We are given: - Let \( S \) be the set of all **nonempty subsets** of \( \{2, 3, \dots, n\} \) - For each subset \( S_i \in S \), define \( P_i \) to be the **product** of the elements in \( S_i \) - The claim is: \[ \sum_{i=1}^{2^{n-1} - 1} P_i = \frac{(n+1)!}{2} - 1 \] We are to **prove or disprove** this identity. --- ## ✅ Step 1: Understand the Structure Let’s define: \[ A = \{2, 3, \dots, n\} \Rightarrow |A| = n - 1 \] So: - The number of **nonempty** subsets of \(A\) is \(2^{n-1} - 1\) - For each such subset \(S_i\), compute the **product** of its elements: \(P_i = \prod_{x \in S_i} x\) Then compute: \[ \sum_{\substack{S_i \subseteq A \\ S_i \ne \emptyset}} P_i \] And show whether it equals: \[ \frac{(n+1)!}{2} - 1 \] --- ## ✅ Step 2: Try Small Values of \(n\) ### Let’s test \(n = 2\): Then \(A = \{2\}\) - Nonempty subsets: \(\{2\}\) - Only one subset → product = 2 Left side: \[ \sum P_i = 2 \] Right side: \[ \frac{(n+1)!}{2} - 1 = \frac{3!}{2} - 1 = \frac{6}{2} - 1 = 3 - 1 = 2 \] ✅ Matches. --- ### Try \(n = 3\): Then \(A = \{2, 3\}\) Subsets: - \(\{2\} \rightarrow 2\) - \(\{3\} \rightarrow 3\) - \(\{2,3\} \rightarrow 2 \cdot 3 = 6\) Sum: \(2 + 3 + 6 = 11\) Right side: \[ \frac{(n+1)!}{2} - 1 = \frac{4!}{2} - 1 = \frac{24}{2} - 1 = 12 - 1 = 11 \] ✅ Matches. --- ### Try \(n = 4\): Then \(A = \{2, 3, 4\}\) All **nonempty subsets**: - \(\{2\} \rightarrow 2\) - \(\{3\} \rightarrow 3\) - \(\{4\} \rightarrow 4\) - \(\{2,3\} \rightarrow 6\) - \(\{2,4\} \rightarrow 8\) - \(\{3,4\} \rightarrow 12\) - \(\{2,3,4\} \rightarrow 24\) Sum: \(2 + 3 + 4 + 6 + 8 + 12 + 24 = 59\) Right side: \[ \frac{(5)!}{2} - 1 = \frac{120}{2} - 1 = 60 - 1 = 59 \] ✅ Matches. --- ### Try \(n = 5\): Then \(A = \{2,3,4,5\}\) There are \(2^4 - 1 = 15\) nonempty subsets.
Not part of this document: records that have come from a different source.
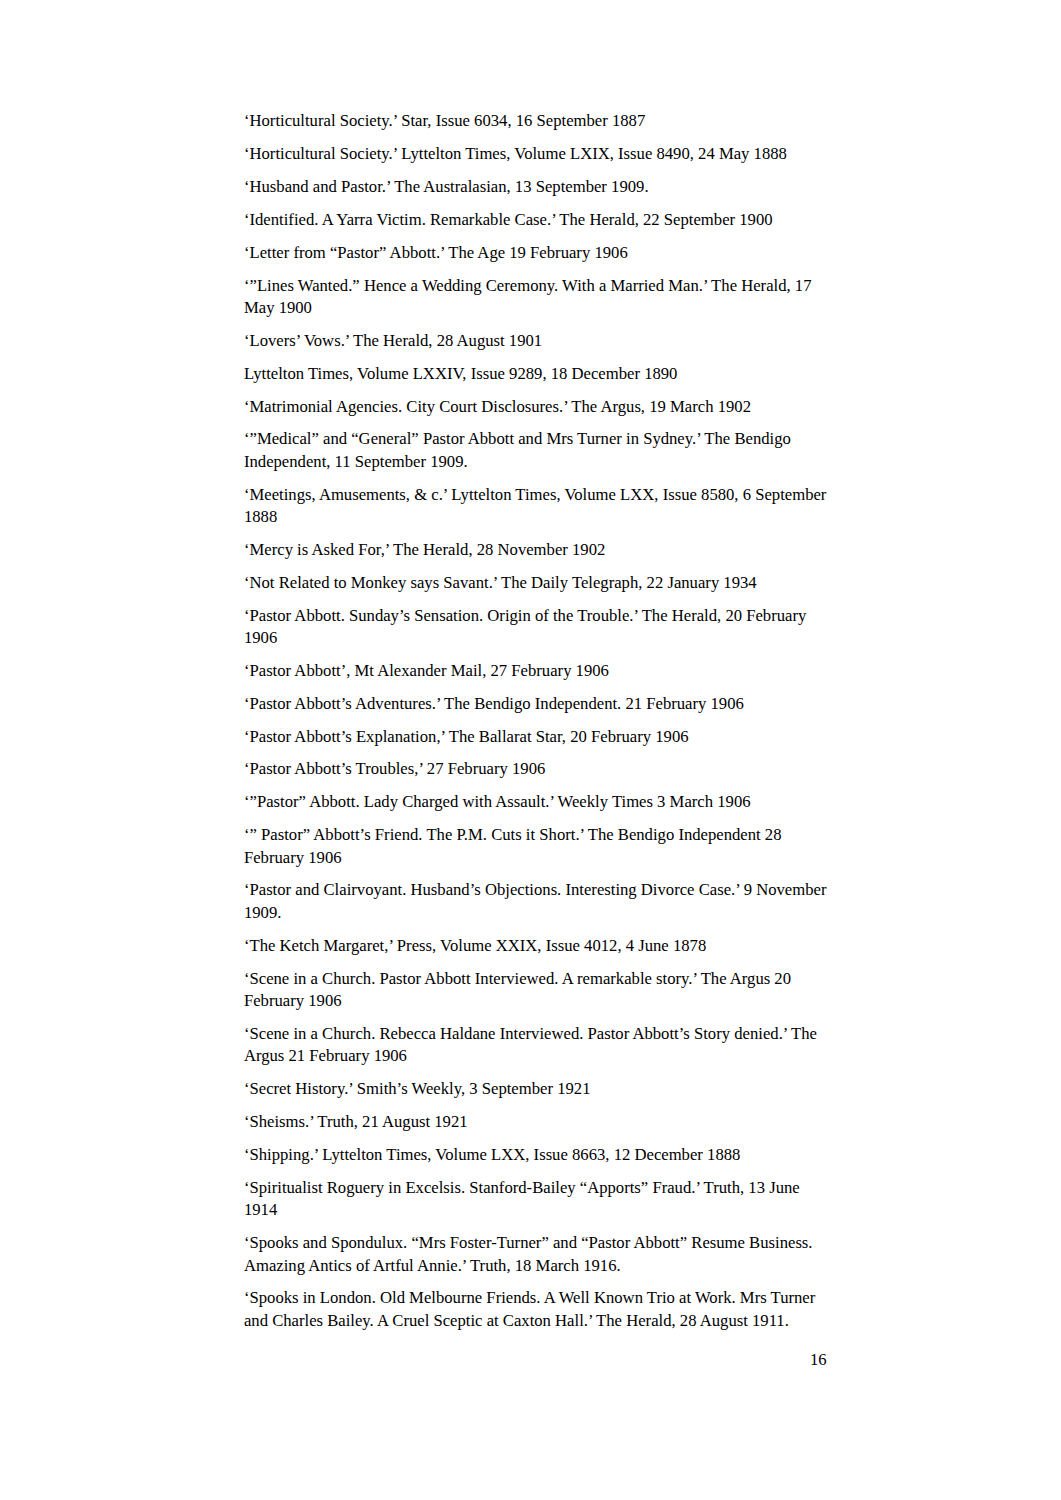‘Horticultural Society.’ Star, Issue 6034, 16 September 1887
‘Horticultural Society.’ Lyttelton Times, Volume LXIX, Issue 8490, 24 May 1888
‘Husband and Pastor.’ The Australasian, 13 September 1909.
‘Identified. A Yarra Victim. Remarkable Case.’ The Herald, 22 September 1900
‘Letter from “Pastor” Abbott.’ The Age 19 February 1906
‘”Lines Wanted.” Hence a Wedding Ceremony. With a Married Man.’ The Herald, 17 May 1900
‘Lovers’ Vows.’ The Herald, 28 August 1901
Lyttelton Times, Volume LXXIV, Issue 9289, 18 December 1890
‘Matrimonial Agencies. City Court Disclosures.’ The Argus, 19 March 1902
‘”Medical” and “General” Pastor Abbott and Mrs Turner in Sydney.’ The Bendigo Independent, 11 September 1909.
‘Meetings, Amusements, & c.’ Lyttelton Times, Volume LXX, Issue 8580, 6 September 1888
‘Mercy is Asked For,’ The Herald, 28 November 1902
‘Not Related to Monkey says Savant.’ The Daily Telegraph, 22 January 1934
‘Pastor Abbott. Sunday’s Sensation. Origin of the Trouble.’ The Herald, 20 February 1906
‘Pastor Abbott’, Mt Alexander Mail, 27 February 1906
‘Pastor Abbott’s Adventures.’ The Bendigo Independent. 21 February 1906
‘Pastor Abbott’s Explanation,’ The Ballarat Star, 20 February 1906
‘Pastor Abbott’s Troubles,’ 27 February 1906
‘”Pastor” Abbott. Lady Charged with Assault.’ Weekly Times 3 March 1906
‘” Pastor” Abbott’s Friend. The P.M. Cuts it Short.’ The Bendigo Independent 28 February 1906
‘Pastor and Clairvoyant. Husband’s Objections. Interesting Divorce Case.’ 9 November 1909.
‘The Ketch Margaret,’ Press, Volume XXIX, Issue 4012, 4 June 1878
‘Scene in a Church. Pastor Abbott Interviewed. A remarkable story.’ The Argus 20 February 1906
‘Scene in a Church. Rebecca Haldane Interviewed. Pastor Abbott’s Story denied.’ The Argus 21 February 1906
‘Secret History.’ Smith’s Weekly, 3 September 1921
‘Sheisms.’ Truth, 21 August 1921
‘Shipping.’ Lyttelton Times, Volume LXX, Issue 8663, 12 December 1888
‘Spiritualist Roguery in Excelsis. Stanford-Bailey “Apports” Fraud.’ Truth, 13 June 1914
‘Spooks and Spondulux. “Mrs Foster-Turner” and “Pastor Abbott” Resume Business. Amazing Antics of Artful Annie.’ Truth, 18 March 1916.
‘Spooks in London. Old Melbourne Friends. A Well Known Trio at Work. Mrs Turner and Charles Bailey. A Cruel Sceptic at Caxton Hall.’ The Herald, 28 August 1911.
16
Let’s compute their products: - 1-element: \(\{2\} = 2,\; \{3\} = 3,\; \{4\} = 4,\; \{5\} = 5\) - 2-element: \(\{2,3\} = 6,\; \{2,4\} = 8,\; \{2,5\} = 10,\; \{3,4\} = 12,\; \{3,5\} = 15,\; \{4,5\} = 20\) - 3-element: \(\{2,3,4\} = 24,\; \{2,3,5\} = 30,\; \{2,4,5\} = 40,\; \{3,4,5\} = 60\) - 4-element: \(\{2,3,4,5\} = 120\) Sum: \[ 2 + 3 + 4 + 5 + 6 + 8 + 10 + 12 + 15 + 20 + 24 + 30 + 40 + 60 + 120 = 379 \] Right side: \[ \frac{6!}{2} - 1 = \frac{720}{2} - 1 = 360 - 1 = 359 \] ❌ **Does not match**! --- ### 🚨 Conclusion: The given identity works for \(n = 2, 3, 4\), but **fails** for \(n = 5\).